With this change, Singapore has joined a host of other jurisdictions which have suspended their wrongful or insolvent trading laws during this period. It is envisaged that the change will stave off mass insolvencies arising from fear of liability under s 144 of the Bankruptcy Act and s 339(3) of the Companies Act due to uncertainty over the future “going concern” status of businesses.

Conclusion

With effect from the commencement of the Act, bankruptcy applications may only be filed for debts of $60,000 or more. If the application is brought on the basis of an unsatisfied Statutory Demand, then the Statutory Demand must have remained unsatisfied for 6 months before the application is brought, unless the Statutory Demand was served prior to the commencement of the Act. If the Statutory Demand was served prior to the commencement of the Act, then it is sufficient if the Statutory Demand remained unsatisfied for only 21 days.

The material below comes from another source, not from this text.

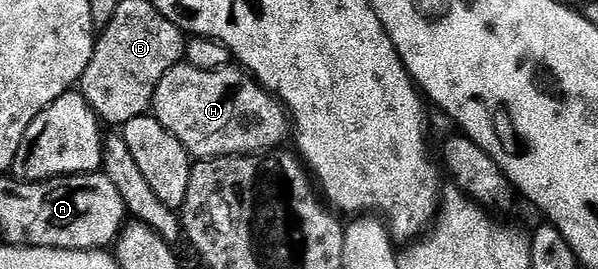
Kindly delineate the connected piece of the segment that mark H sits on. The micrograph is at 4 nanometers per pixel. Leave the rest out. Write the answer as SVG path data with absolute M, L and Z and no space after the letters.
M191 64L176 65L156 86L152 105L153 115L167 128L194 158L213 158L216 156L253 156L278 150L287 143L292 132L292 121L281 100L266 91L249 72L238 66L227 66L215 72L201 72Z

For corporate insolvencies, a winding up application may only be brought if the debt is in excess of $100,000, and if the demand has remained unsatisfied for 6 months or more. This is so even if the Statutory Demand was served prior to the commencement of the Act. To this extent, the Bill appears to have retrospective effect.

The insolvent trading provisions at s 144 of the Bankruptcy Act and s 339(3) of the Companies Act are effectively suspended during the prescribed period in that a bankrupt / an officer of a company will not be treated as having no reasonable ground of expectation of the business / company being able to repay a debt so long as the debt was incurred in the ordinary course of business, during the prescribed period and before the making of an application for voluntary arrangement or bankruptcy in the case of a bankrupt or the appointment of a judicial manager or liquidator in the case of a company.

The Bill is welcome relief in these uncertain times, although it is to be hoped that the Bill’s retrospective effect in relation to corporate Statutory Demands would be extended in the Parliamentary process to personal bankruptcies as well.